The main aim of this project is to build an intelligent system that can accurately differentiate between AI-generated voice recordings and authentic human speech. As voice synthesis technologies like deepfakes and text-to-speech engines become more advanced, detecting artificially generated audio has become a critical cybersecurity and forensic challenge. This system can be used in call centers, emergency response verification, fraud detection, and investigations involving voice evidence. By training models such as Convolutional Neural Networks (CNNs) and Support Vector Machines (SVMs) on labeled datasets of real and synthetic voice samples, the project aims to produce a tool that flags potentially fake recordings. The outcome is a prototype capable of assisting in automated voice verification tasks with a focus on reliability and ethical AI use.

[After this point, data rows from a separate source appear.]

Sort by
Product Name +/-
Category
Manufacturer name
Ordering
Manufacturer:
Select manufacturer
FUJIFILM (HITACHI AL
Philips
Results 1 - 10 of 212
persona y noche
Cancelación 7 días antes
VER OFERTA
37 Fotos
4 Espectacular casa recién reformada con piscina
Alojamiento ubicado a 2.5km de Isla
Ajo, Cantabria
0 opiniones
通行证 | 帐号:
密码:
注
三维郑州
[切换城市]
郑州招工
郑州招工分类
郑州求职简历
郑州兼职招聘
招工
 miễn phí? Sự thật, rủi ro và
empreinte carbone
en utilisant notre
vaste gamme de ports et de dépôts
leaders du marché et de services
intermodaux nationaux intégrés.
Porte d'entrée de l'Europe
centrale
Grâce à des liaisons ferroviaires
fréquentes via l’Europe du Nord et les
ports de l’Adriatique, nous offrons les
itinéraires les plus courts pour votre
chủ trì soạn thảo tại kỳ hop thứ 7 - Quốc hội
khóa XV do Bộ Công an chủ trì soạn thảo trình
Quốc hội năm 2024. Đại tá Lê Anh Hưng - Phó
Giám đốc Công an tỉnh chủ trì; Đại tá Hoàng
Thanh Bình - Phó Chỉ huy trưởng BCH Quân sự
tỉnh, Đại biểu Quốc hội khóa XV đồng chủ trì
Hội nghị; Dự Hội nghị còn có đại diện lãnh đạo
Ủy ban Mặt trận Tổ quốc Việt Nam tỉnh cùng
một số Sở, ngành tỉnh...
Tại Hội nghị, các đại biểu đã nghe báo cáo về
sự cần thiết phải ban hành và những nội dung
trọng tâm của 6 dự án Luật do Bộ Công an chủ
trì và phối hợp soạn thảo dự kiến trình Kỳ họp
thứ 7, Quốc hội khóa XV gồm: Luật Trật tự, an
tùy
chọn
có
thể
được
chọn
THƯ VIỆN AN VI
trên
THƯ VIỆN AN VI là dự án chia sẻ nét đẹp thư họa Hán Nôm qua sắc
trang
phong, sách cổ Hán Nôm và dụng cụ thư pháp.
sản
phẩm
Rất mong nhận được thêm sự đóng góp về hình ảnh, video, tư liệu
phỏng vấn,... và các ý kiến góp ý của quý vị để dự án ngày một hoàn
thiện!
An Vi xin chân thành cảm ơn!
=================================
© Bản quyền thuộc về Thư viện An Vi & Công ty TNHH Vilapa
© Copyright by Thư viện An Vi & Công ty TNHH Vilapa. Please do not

The project will be carried out over twelve weeks with structured milestones. Initially, students will gain an understanding of CNNs, SVMs, and how they apply to audio signal classification. They will collect or generate datasets of real and AI-generated voices and preprocess these audio clips for feature extraction (e.g., MFCCs, spectrograms).

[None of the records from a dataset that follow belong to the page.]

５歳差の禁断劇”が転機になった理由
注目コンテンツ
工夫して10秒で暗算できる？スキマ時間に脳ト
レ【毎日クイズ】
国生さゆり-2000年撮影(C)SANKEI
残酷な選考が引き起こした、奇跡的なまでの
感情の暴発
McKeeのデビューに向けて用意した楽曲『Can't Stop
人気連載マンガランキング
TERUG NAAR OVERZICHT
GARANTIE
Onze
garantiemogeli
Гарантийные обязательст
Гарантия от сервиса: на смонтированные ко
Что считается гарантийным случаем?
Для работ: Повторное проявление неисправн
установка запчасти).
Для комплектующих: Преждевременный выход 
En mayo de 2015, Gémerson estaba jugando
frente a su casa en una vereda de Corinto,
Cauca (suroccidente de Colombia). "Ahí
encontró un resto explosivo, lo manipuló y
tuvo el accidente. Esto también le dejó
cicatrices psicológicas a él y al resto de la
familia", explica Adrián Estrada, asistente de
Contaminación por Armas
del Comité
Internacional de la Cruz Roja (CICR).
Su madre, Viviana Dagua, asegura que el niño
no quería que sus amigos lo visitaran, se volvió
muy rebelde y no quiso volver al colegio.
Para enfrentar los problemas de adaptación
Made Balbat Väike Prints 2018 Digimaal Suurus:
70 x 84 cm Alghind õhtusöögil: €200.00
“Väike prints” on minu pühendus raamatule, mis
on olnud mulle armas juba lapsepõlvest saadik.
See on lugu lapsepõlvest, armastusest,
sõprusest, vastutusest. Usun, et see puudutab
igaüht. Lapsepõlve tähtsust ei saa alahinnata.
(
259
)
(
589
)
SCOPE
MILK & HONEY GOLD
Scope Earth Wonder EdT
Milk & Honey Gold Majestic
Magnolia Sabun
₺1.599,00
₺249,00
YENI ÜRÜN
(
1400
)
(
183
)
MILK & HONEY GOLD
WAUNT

Development will include writing and training models using TensorFlow or PyTorch, integrating signal processing libraries, and refining the model with diverse datasets. In the testing phase, the model will be evaluated for precision and recall using previously unseen voice samples. A microphone may be used to test the model with real-time inputs. The project will also require proper documentation, usability testing, and a final presentation. Ethical standards, including privacy, data security, and anti-bias measures, must be followed strictly throughout the project lifecycle.